Я тоже пришел в себя и бодро удивился:
— По какому поводу пиршество?
Инга в это время ополаскивала кипятком заварной чайничек и ничего мне не ответила. Она разрезала пирог, налила чай в чашки и только после этого подняла на меня задумчивые глаза.
— Доктор Лонгботтом, у меня есть хорошая новость. Меня, кажется, приняли в медицинский институт.
От неожиданности я плюхнулся на стул. Инга невесело усмехнулась и села напротив.
— Вы меня даже не поздравите?
Я никак не мог справиться с этой новостью. И моя сердечная улыбка была насквозь фальшивой.
— Инга, поздравляю. Скоро будет на одного хорошего врача больше?
И на одну хорошую медсестру меньше.
Не нужно этого добавлять! Я машинально взял что-то со стола и положил в рот. Кажется, это было печенье. Я не могу притворяться счастливым. Да и нужно ли?
— Спасибо, доктор.
Как я привык к этому спокойному лицу. Оно всегда мне придавало уверенности. Я знал, проводя любые проверки, вводя новые способы лечения — ой, как громко сказано! — могу быть уверен в тщательности и аккуратности всей подготовки, сделанной моей помощницей. Я знал, что приду в наше отделение, и все будет хорошо, так, как и должно быть. Для этого нужно только посмотреть на Ингу. И как же теперь я без нее обойдусь? Я не могу, вернее, не хочу. Вот именно, в этом все дело. Я просто не хочу с ней расставаться!
Я закрыл глаза… Нужно понять… Конечно, все верно: Инга способна на большее, чем ставить капельницы, поить лекарствами и делать уколы. А я не прав.
Снова взглянул на затихшую девушку и уже гораздо искренней повторил:
— Поздравляю, мисс Грулл. Я уверен, что из вас получится прекрасный колдомедик.
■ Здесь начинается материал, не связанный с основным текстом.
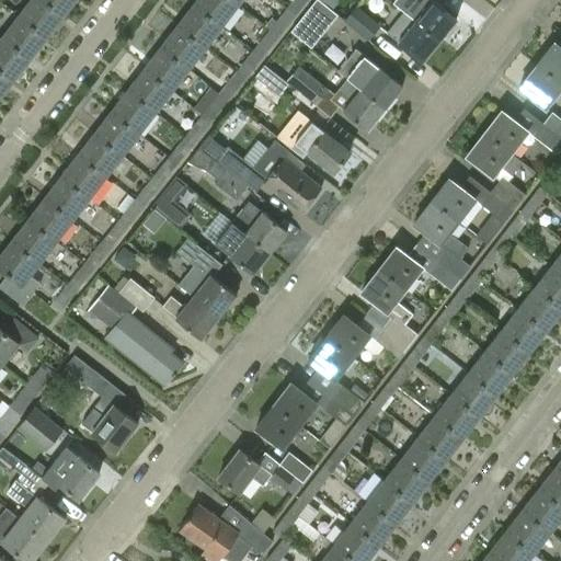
[(46,37),(63,15),(43,0),(29,0),(18,15),(46,37)]
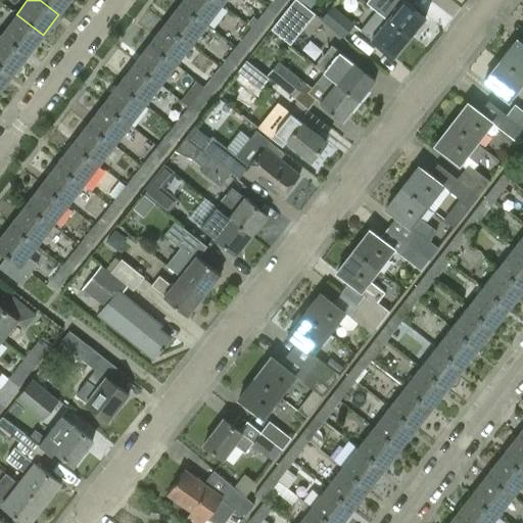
[(69,0),(40,0),(58,14),(69,0)]
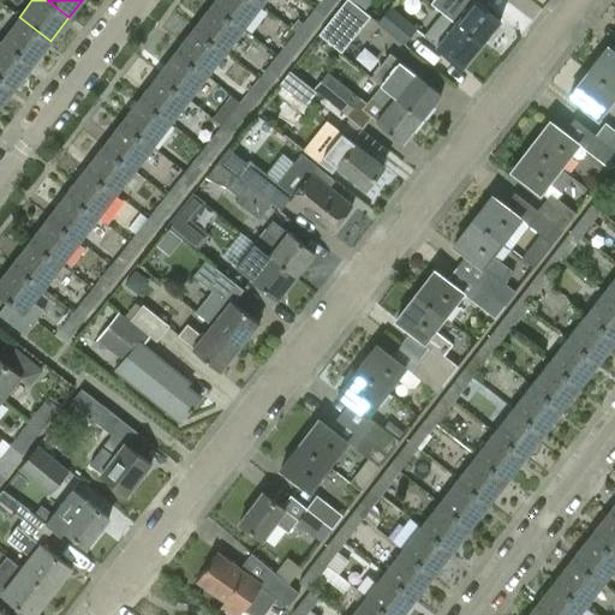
[(244,28),(262,5),(256,0),(215,0),(213,5),(244,28)]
Под ее пристальным взглядом я попытался объяснить свою первую реакцию:
— Должен признать, что мне очень не хочется лишаться такого помощника. Но это не важно. Учитесь, только не специализируйтесь в хирургии, — я попытался улыбнуться, — почему-то все хирурги, которые попадались мне в жизни, были здоровыми мужиками с волосатыми руками.
Когда я поднес к губам чашку, напиток показался на редкость горьким. А каким был на вкус пирог, я не заметил совсем. В тишине мы пили чай… Долго… А потом Инга заговорила.
— Я и сама не хочу быть хирургом, но это мечта моего отца. Он очень хочет говорить своим знакомым, что хирургия у нас семейное увлечение. В память моего деда… Тот в свое время был очень хорошим хирургом.
Я удивленно нахмурился: отец у Инги работает на почте. Что-то делает там с совами.
Уголки губ Инги дрогнули:
— Конечно, вы правы — отец у меня ветеринар. Он любит своих птиц и вполне доволен жизнью. Но пару раз на службе он лечил переломы. Один раз у своего напарника, когда тот свалился, спускаясь из совятни. Поэтому хирургия — это его хобби.